No, It’s Not COVID. But Your Allergies Are Worse This Fall. Here’s Why

Fall is in full swing, which means leaf peeping season is beginning to reach its rainbow-colored potential, and pictures of masked celebrities visiting pumpkin patches have begun proliferating on social media. But this year, it also means more-severe-than-usual seasonal allergies. Look closely at your next Zoom call for the poor, suffering square trying to conceal a runny nose in between muted sneezes. “I’m sorry, my allergies are terrible right now,” he or she will inevitably reveal when red, puffy eyes betray them. At least one other person will likely echo the same sentiment.

“The counts have been high this fall for weed pollens,” confirms Sandra Y. Lin, M.D., professor and vice director of the Department of Otolaryngology at Johns Hopkins School of Medicine. Ragweed, which is easily confused with goldenrod, is the biggest offender right now, adds J. Allen Meadows, M.D., the Montgomery, Alabama-based president of the American College of Allergy, Asthma and Immunology who notes that a summer of minimal rainfall, specifically in the Northeast, has created ideal conditions for the plant to thrive. And if what is essentially an over-reactive immune response to outdoor and indoor allergens feels particularly prolonged this year, that’s because it is. “Allergy seasons are getting worse because of climate change,” confirms Caroline Sokol, M.D., Ph.D., a clinical scientist at Mass General Hospital in Boston with a specialty in Allergy and Immunology. “We no longer get to the first frost as quickly in the Fall, and in the Spring the trees are blooming a little bit earlier,” Sokol explains. Like more severe weather patterns, it’s a new reality we’re just kind of “stuck with,” she says.

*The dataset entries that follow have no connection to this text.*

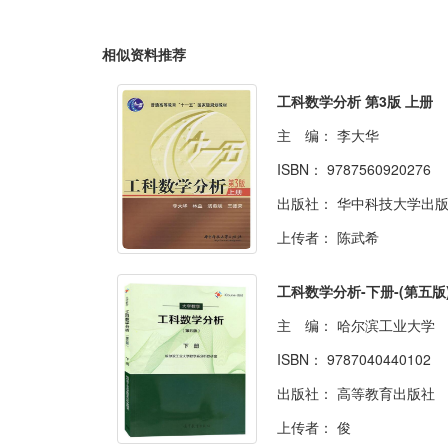
相似资料推荐
工科数学分析 第3版 上册
主 编：
李大华
ISBN：
9787560920276
出版社：
华中科技大学出
上传者：
陈武希
工科数学分析-下册-(第五版
主 编：
哈尔滨工业大学
ISBN：
9787040440102
出版社：
高等教育出版社
上传者：
俊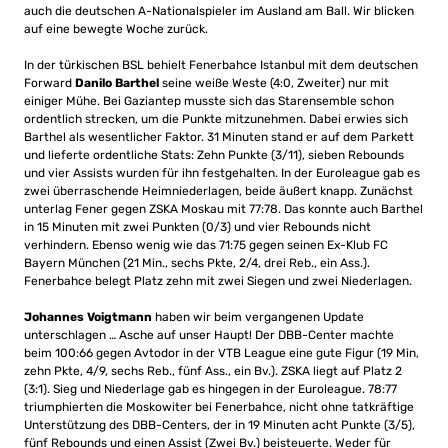
auch die deutschen A-Nationalspieler im Ausland am Ball. Wir blicken
auf eine bewegte Woche zurück.
In der türkischen BSL behielt Fenerbahce Istanbul mit dem deutschen
Forward
Danilo Barthel
seine weiße Weste (4:0, Zweiter) nur mit
einiger Mühe. Bei Gaziantep musste sich das Starensemble schon
ordentlich strecken, um die Punkte mitzunehmen. Dabei erwies sich
Barthel als wesentlicher Faktor. 31 Minuten stand er auf dem Parkett
und lieferte ordentliche Stats: Zehn Punkte (3/11), sieben Rebounds
und vier Assists wurden für ihn festgehalten. In der Euroleague gab es
zwei überraschende Heimniederlagen, beide äußert knapp. Zunächst
unterlag Fener gegen ZSKA Moskau mit 77:78. Das konnte auch Barthel
in 15 Minuten mit zwei Punkten (0/3) und vier Rebounds nicht
verhindern. Ebenso wenig wie das 71:75 gegen seinen Ex-Klub FC
Bayern München (21 Min., sechs Pkte, 2/4, drei Reb., ein Ass.).
Fenerbahce belegt Platz zehn mit zwei Siegen und zwei Niederlagen.
Johannes Voigtmann
haben wir beim vergangenen Update
unterschlagen … Asche auf unser Haupt! Der DBB-Center machte
beim 100:66 gegen Avtodor in der VTB League eine gute Figur (19 Min,
zehn Pkte, 4/9, sechs Reb., fünf Ass., ein Bv.). ZSKA liegt auf Platz 2
(3:1). Sieg und Niederlage gab es hingegen in der Euroleague. 78:77
triumphierten die Moskowiter bei Fenerbahce, nicht ohne tatkräftige
Unterstützung des DBB-Centers, der in 19 Minuten acht Punkte (3/5),
fünf Rebounds und einen Assist (Zwei Bv.) beisteuerte. Weder für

That’s bad news under normal circumstances, and even worse news under our extremely abnormal current circumstances. After months of waking up with a runny nose, and an itchy throat and eyes that eventually gave way to chest tightness and a dry cough, I began to wonder if my severe allergy symptoms and acute asthma were actually something worse. “This is confusing everybody right now, but we should all err on the side of getting COVID tests,” confirms Sokol, who had bad allergies and a positive COVID-19 diagnosis in the Spring. Symptoms that fall outside of your usual allergy issues—loss of sense of smell or taste, fever, gastrointestinal problems—are further indications that you should get tested, she adds. “And if you get a wicked headache that feels different from a sinus headache, or if you don't usually have allergy-induced asthma but you start coughing like crazy, you should be a little more concerned.” Classic allergy symptoms should also respond to tried and true treatments, which typically fall into the three basic categories below, according to Meadows. So relief is, thankfully, on the way while we wait for temperatures to plunge below 32 degrees Fahrenheit–at which point there will be a whole host of other things to complain about.

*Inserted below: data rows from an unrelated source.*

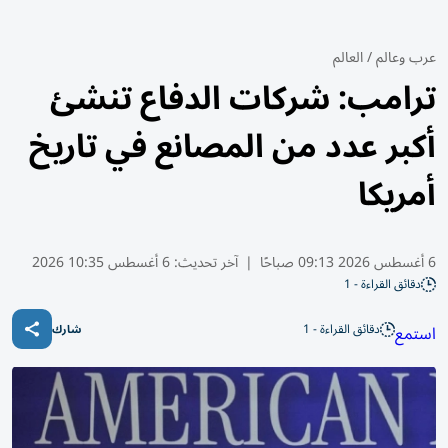
عرب وعالم
/
العالم
ترامب: شركات الدفاع تنشئ
أكبر عدد من المصانع في تاريخ
أمريكا
6 أغسطس 2026 09:13 صباحًا
|
آخر تحديث:
6 أغسطس 10:35 2026
دقائق القراءة - 1
دقائق القراءة - 1
استمع
شارك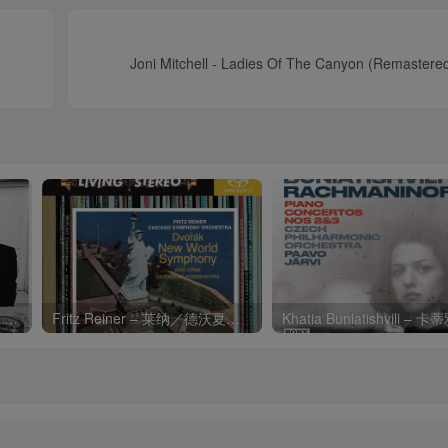
Joni Mitchell - Ladies Of The Canyon (Remast
Charli xcx – Music, Fashion, FilmⒺ【48kHz／24bit】英国区
Fritz Reiner – 莱纳／德沃夏克：第九交响曲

Over-The-Counter, or Prescription Medication

Whether your preferred brand is Zyrtec, Allegra, Claritin or Xyzal, over-the-counter antihistamines work the same way by blocking the body’s histamine receptors to temporarily calm an allergic reaction. “OTC antihistamines are, to be honest, no better or worse than prescription antihistamines,” says Sokol, who notes that Zyrtec is the strongest option in the category, in her experience, but it can make people sleepy (Allegra and Claritin are less likely to do so). “The other class of drugs we have are called anti-leukotrienes,” she continues. “Mast cells are the allergy cells that cause all of the trouble, and you can either shut them off with steroids, or inhibit the stuff they dump out, which are histamines and leukotrienes.” Prescription Singulair is the most popular anti-leukotriene, explains Sokol, who points out that it also works really well for allergy-induced asthma.

Topical Nasal Steroids

Also called nasal corticosteroids, these medications contain corticosteroids, which are very effective at reducing inflammation, congestion, and mucous production in the nasal passageways, making them less sensitive to triggers such as pollen, animal dander, or dust mites. Sprays such as Flonase, Nasacort, and Rhinocort “are among the most effective” allergy treatments, notes Meadows, but they typically take 10 days to work—and also tend to work best when you start them before your allergies kick in, adds Sokol, which means there is a lot of room for user error. “Nasal steroids can be life changing but most people don't take them correctly,” she confirms, stressing patience and diligence with proper application.

In-Office Immunotherapy

Allergy shots, which are designed to essentially trick your surveillance immune cells into responding to low doses of specific allergens to prevent a natural response over time, have been around since the early 1900s “and still work really well,” offering long-term remission according to Sokol. "But they are kind of a huge pain in the butt,” she admits of the rigorous timeline of in-office treatments. “They’re also expensive, and need to be administered by an allergist as you could have a bad reaction,” adds Meadows of a typical shot schedule that begins with weekly, or bi-weekly appointments for about six months, before tapering down to once a month appointments for 3 years. “The risk-benefit ratio needs to be weighed by individuals,” he continues, “but it is the best course of action because it gets to the root of things and actually changes your immune system.”